The rain doesn't wash out the entire thickness of atmosphere but only (in general) the lowermost troposphere. We will assume, generously, that some 2.5 kg of this 4 kg of CO2 is available to be scavenged by raindrops.
Now consider a cloudburst of raindrops, equivalent to some 100 mm on the ground. So we have 0.1 cubic metres, or 100 kg, of fallen raindrops within our square metre column of air. The solubility of CO2 in air is strongly temperature dependent, up to 2.5 g per kg at 10 deg C. But at such a low temperature we couldn't achieve 100 mm of rainfall, so we will compromise at about 1.5 g per kg at 25 °C. So, assuming complete CO2 saturation within the raindrops (unlikely) our 100 kg of rain will contain 0.15 kg of CO2 , scavenged from about 2.5 kg of CO2 in the 'rained out' column of air, or about 6% of the low atmospheric CO2 .

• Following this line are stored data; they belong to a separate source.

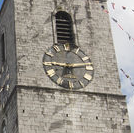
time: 9:12
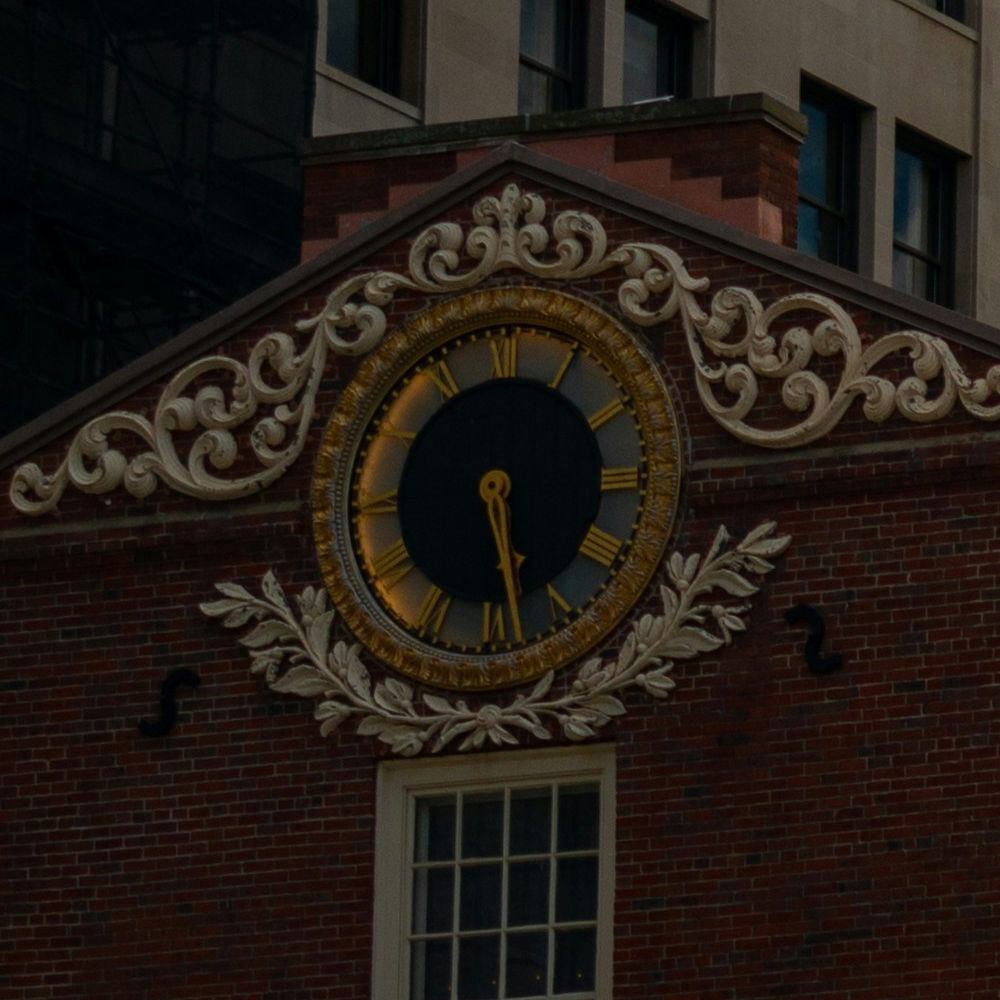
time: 5:28
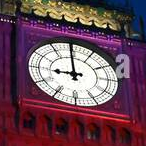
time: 8:59
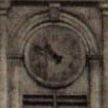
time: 10:48
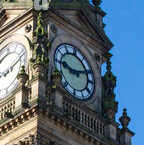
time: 9:12
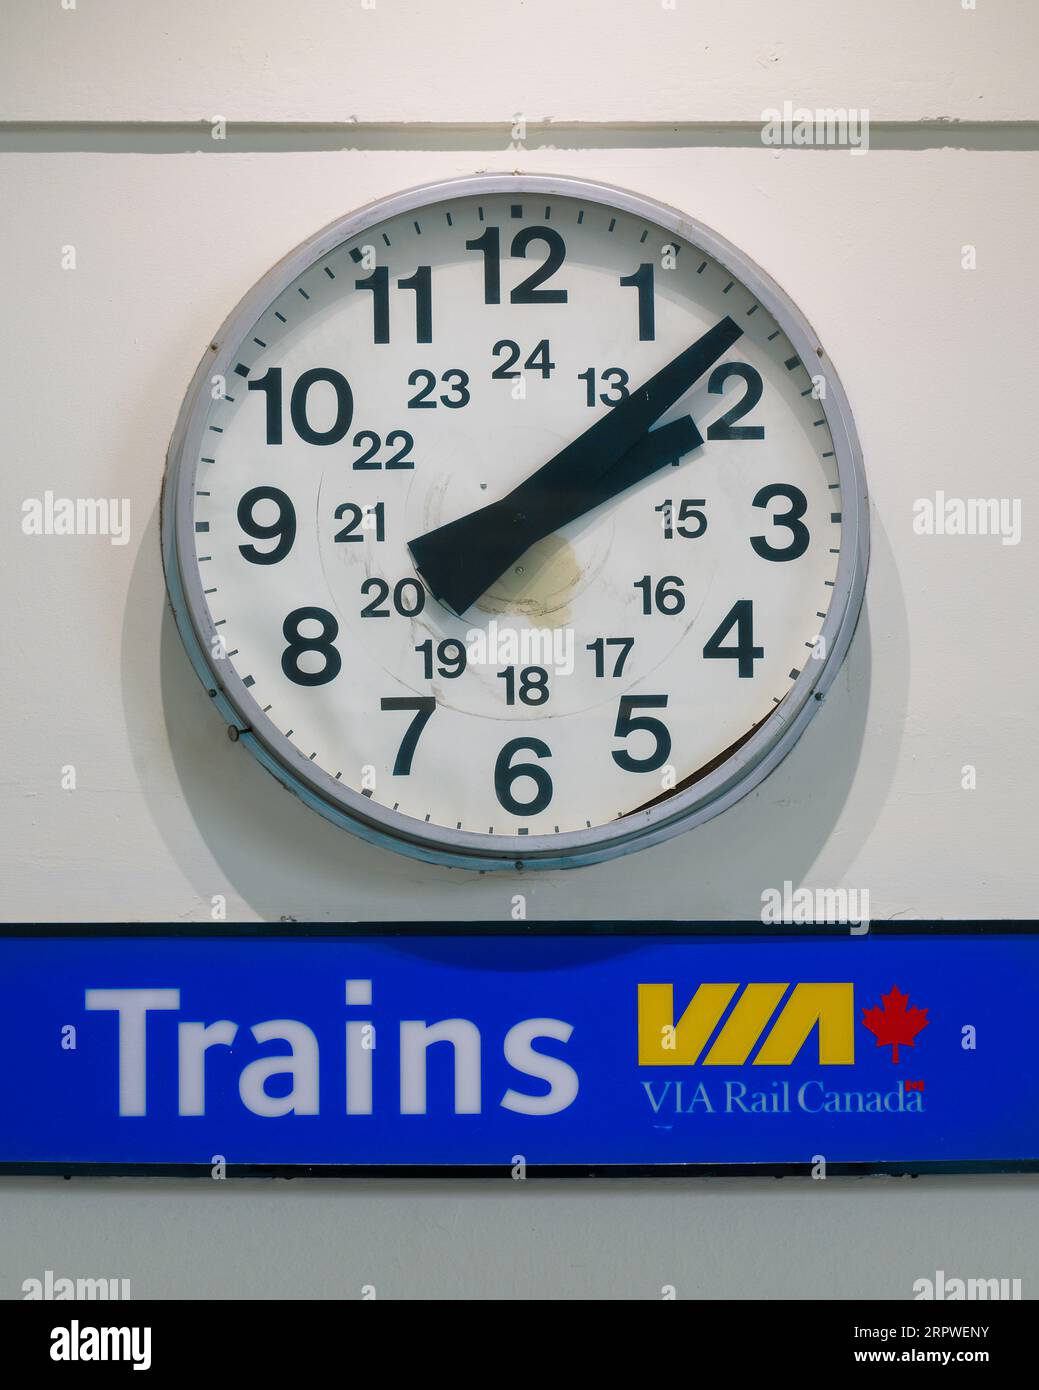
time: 2:08
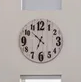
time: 6:52
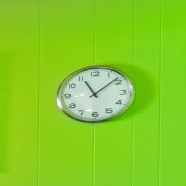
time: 11:08
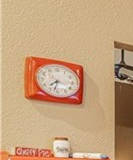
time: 7:32
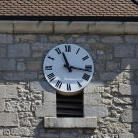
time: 11:16
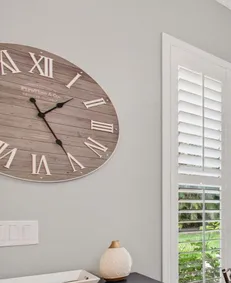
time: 1:24
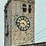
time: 4:42
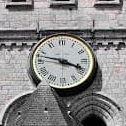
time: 3:47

Bear in mind that this assumes an enormous rainfall intensity, 100% CO2 saturation of the water and equilibrium chemical dynamics. After the raindrops hit the ground at least half of it will immediately re-evaporate back into the air, leaving, at absolute most, about 3% of the atmospheric CO2 leached out of the atmosphere that will be available to react with the soil, rock or biosphere. Also consider that this is but one of several important processes affecting CO2 transience, such as photosynthesis, respiration, volcanism, industrial pollution, etc. So the CO2 estimates that you read about are average values. Advection and turbulent air mixing should ensure that the CO2 regains approximately normal concentration within an hour or two after rainfall.